The Shanghai Museum plans to exhibit a newly acquired precious ancient calligraphy album of the Northern Song Dynasty (960-1127) at its great hall for a month starting September 24.
The album, Chunhua Ge Tie, is seen as a priceless treasure of China in regard to calligraphic samples. It's the first collection of calligraphic samples in China's history.
Compiled to the order of the Song Emperor in AD 992, the 10-volume collection is comprised of more than 400 masterpieces of some 100 celebrities dating back from Han to Tang Dynasties.
To make these masterpieces immortal, ancient intelligence of the Chinese people made it by engraving the whole 10 volumes onto wooden plates.
Wooden plates functioned as copy machine at the ancient times that made facsimiles of vintage pieces and enabled their wide circulation.
Tales have it that after an imperial fire accident, which destroyed all the wooden plated versions, the only copies left for the offspring were reduced to the limited facsimiles, or the rubbings, kept by some Song ministers as gifts from the emperor.
Vanishing with the elapse of hundreds of years, the only original rubbings, rather than the copies of the rubbings, known to people today are reduced to four volumes, exactly those to be exhibited at the Shanghai Museum this time.
Shanghai Museum claimed at a news conference that the exhibit of the four volumes has been the only original available in the world today.

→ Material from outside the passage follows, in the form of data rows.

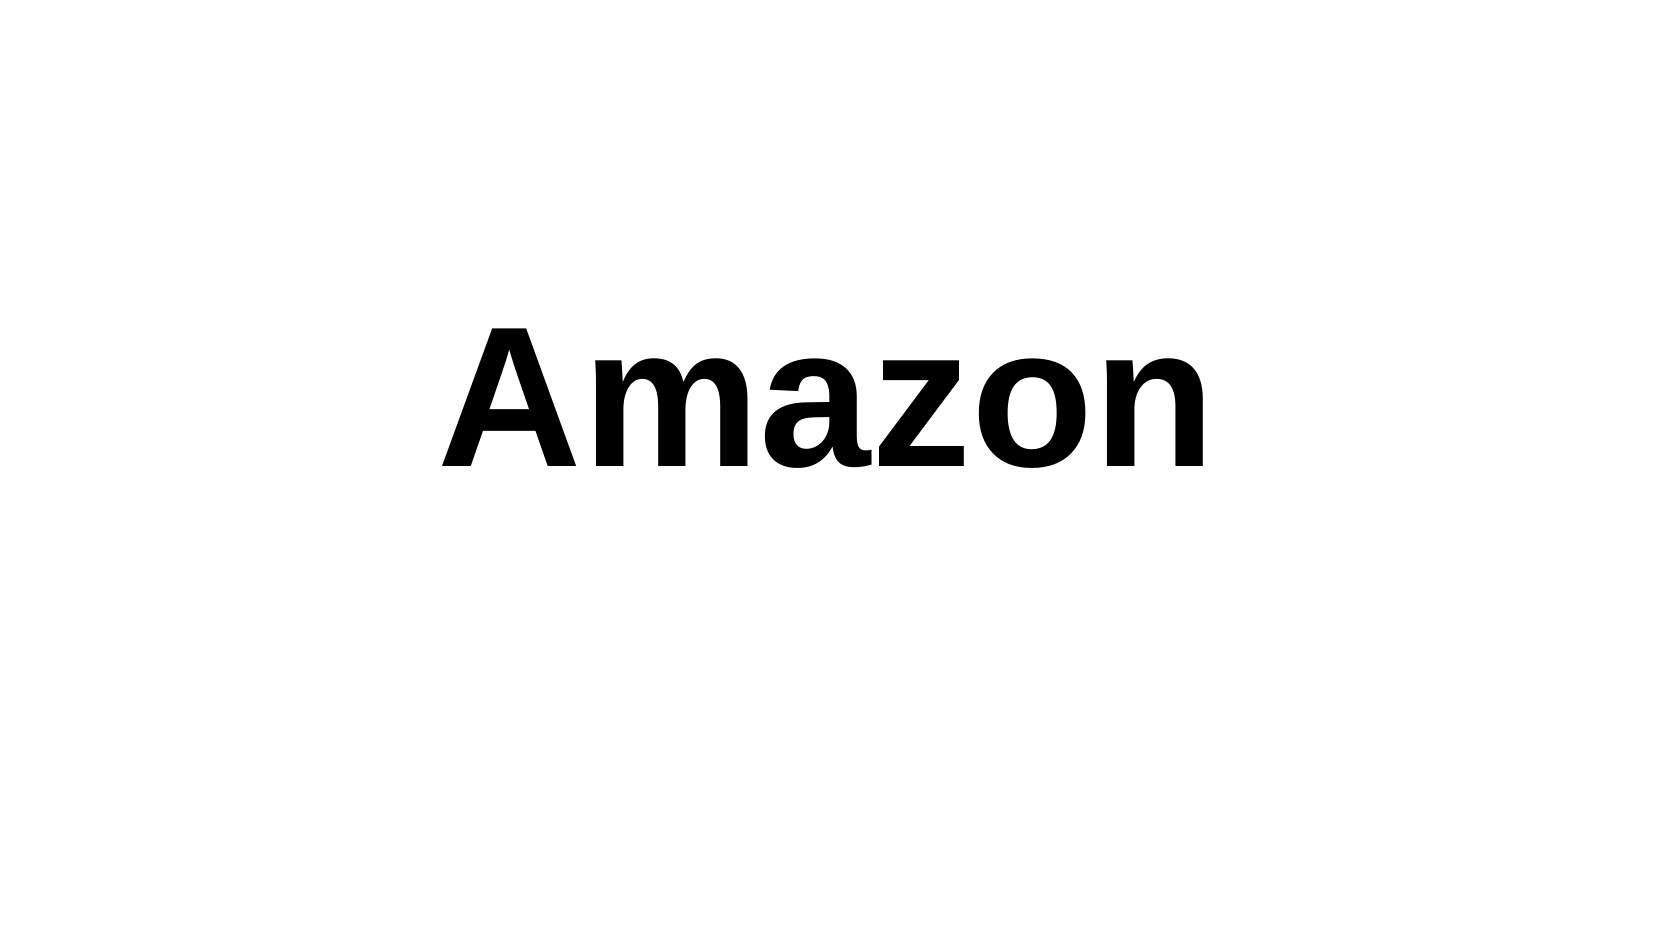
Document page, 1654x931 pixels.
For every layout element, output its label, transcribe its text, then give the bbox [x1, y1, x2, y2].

subtitle Amazon [82, 37, 1571, 757]
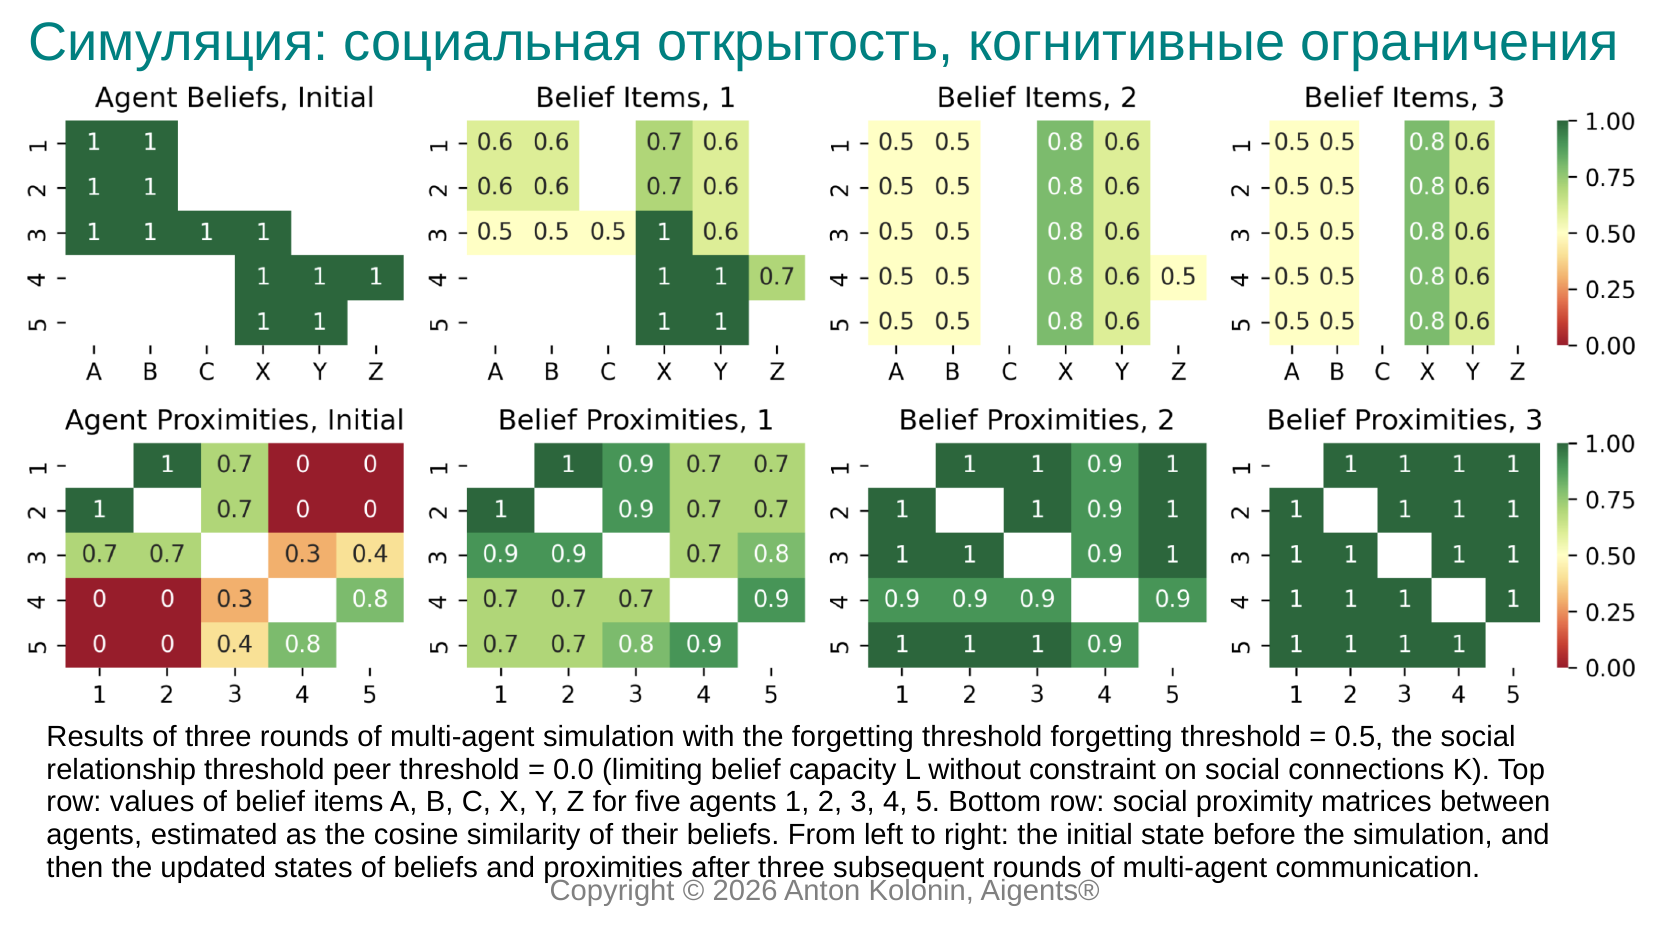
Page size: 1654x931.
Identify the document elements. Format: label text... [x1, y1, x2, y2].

picture [11, 73, 1651, 714]
text_box Results of three rounds of multi-agent simulation with the forgetting threshold forgetting threshold = 0.5, the social relationship threshold peer threshold = 0.0 (limiting belief capacity L without constraint on social connections K). Top row: values of belief items A, B, C, X, Y, Z for five agents 1, 2, 3, 4, 5. Bottom row: social proximity matrices between agents, estimated as the cosine similarity of their beliefs. From left to right: the initial state before the simulation, and then the updated states of beliefs and proximities after three subsequent rounds of multi-agent communication. [31, 712, 1613, 863]
text_box Симуляция: социальная открытость, когнитивные ограничения [0, 2, 1651, 82]
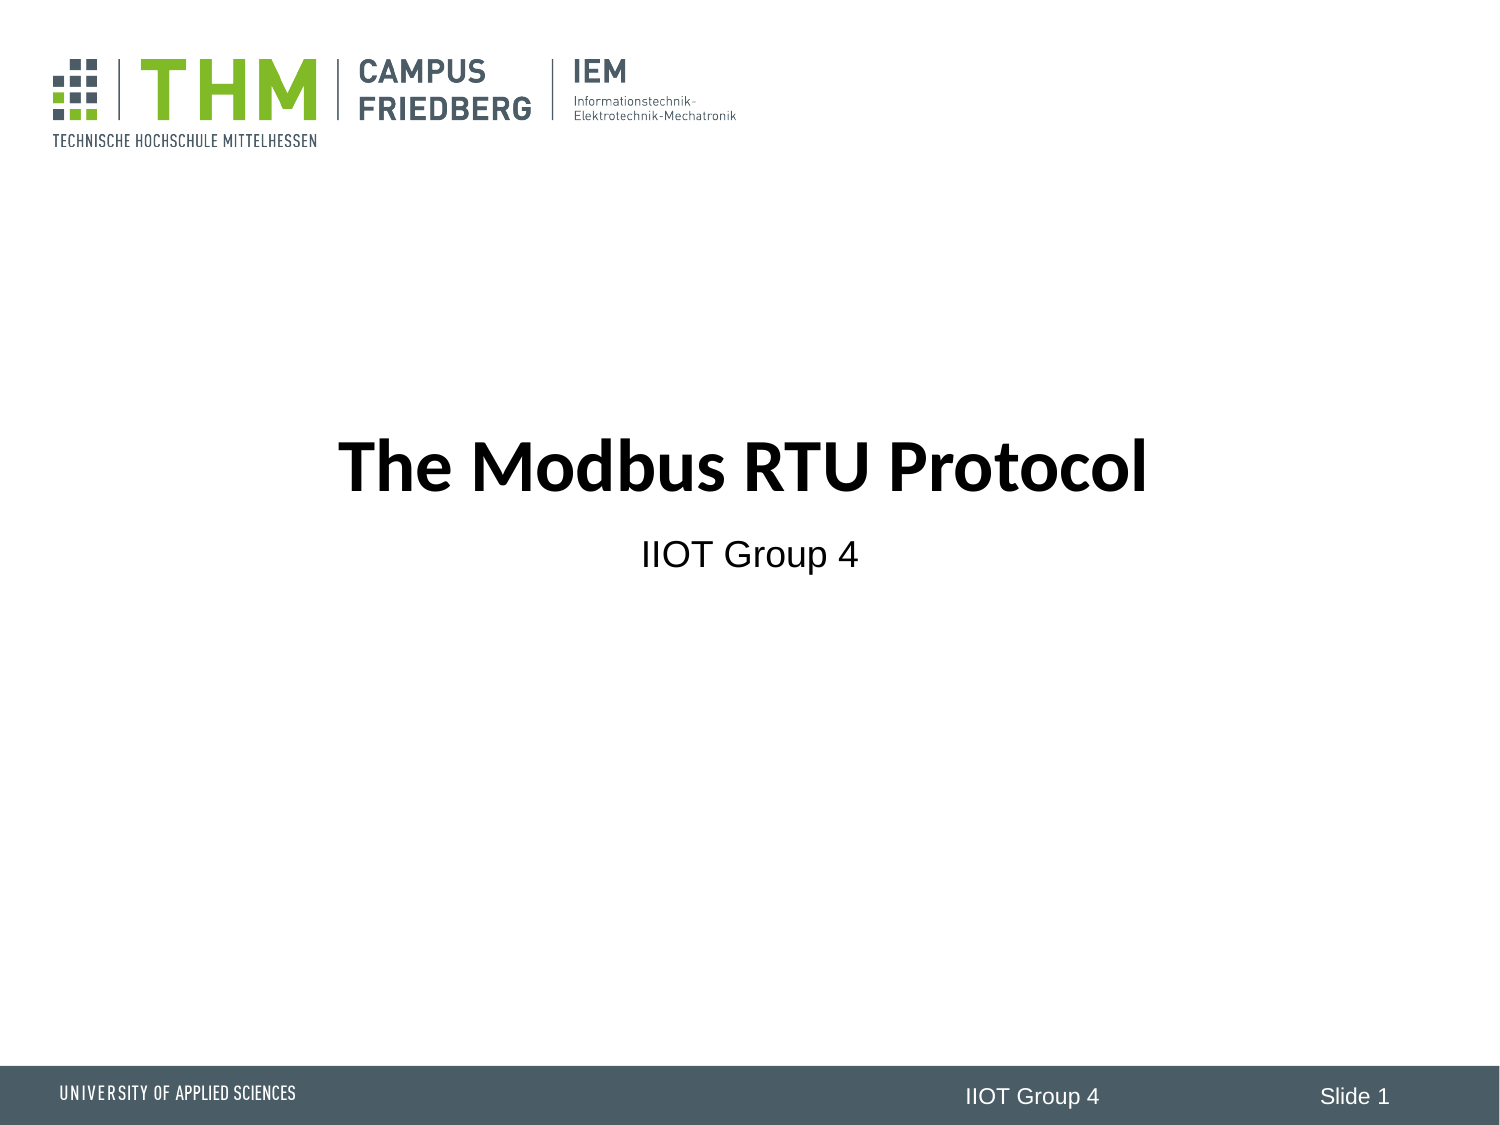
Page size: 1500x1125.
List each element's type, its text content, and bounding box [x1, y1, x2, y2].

picture [53, 59, 736, 147]
picture [59, 1082, 296, 1104]
text_box IIOT Group 4 [321, 525, 1179, 644]
list <number> [53, 265, 1436, 1024]
title The Modbus RTU Protocol [53, 421, 1435, 524]
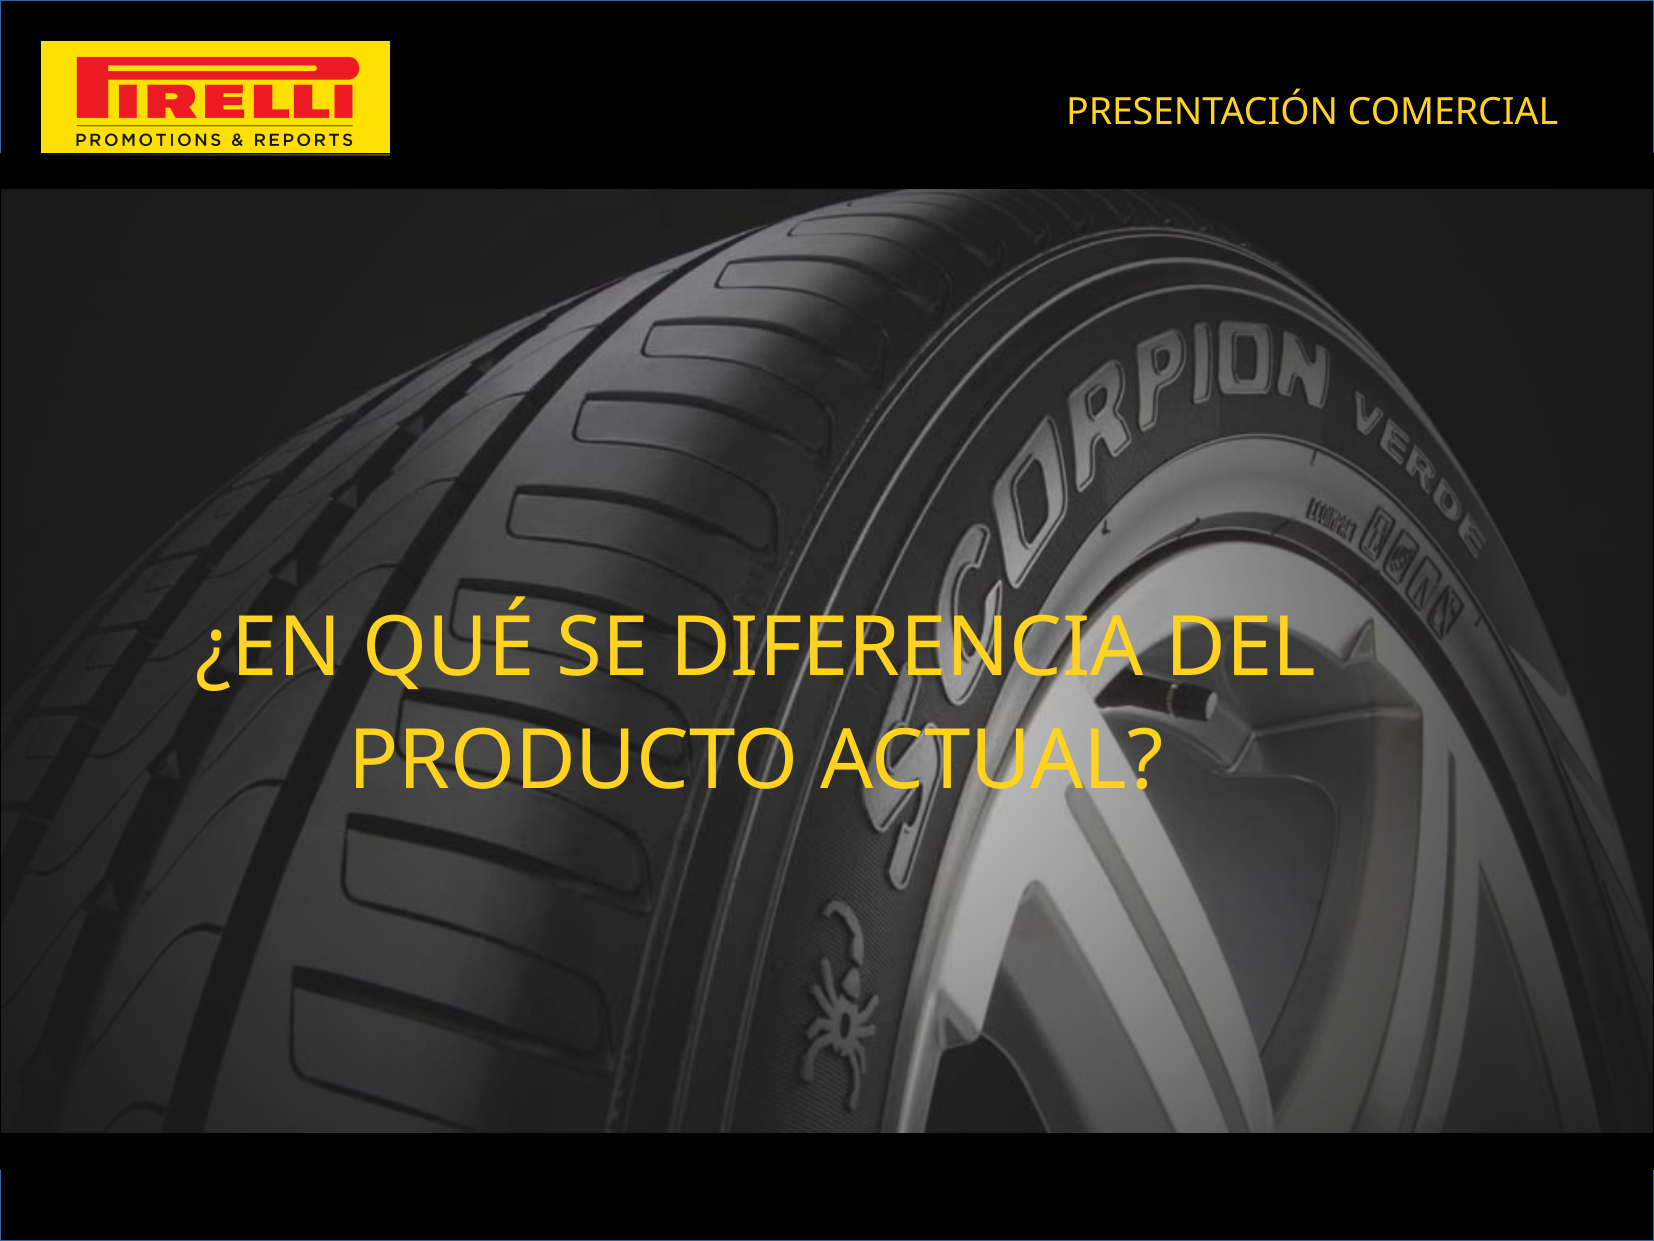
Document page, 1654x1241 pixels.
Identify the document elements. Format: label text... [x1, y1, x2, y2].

The rest six volumes are yet to be discovered around the world, with the least hope that another Indiana Jones returns one day in the anticipated future.
The four volumes cost the museum US$4.5 million yuan in a purchase April this year, from the hand of the an aging American Jew, the museum said.
That price tag is listed second to the top in China's history, after a HK$44.04-million deal of a Ming Dynasty (1368-1644) ceramic pot in 2000.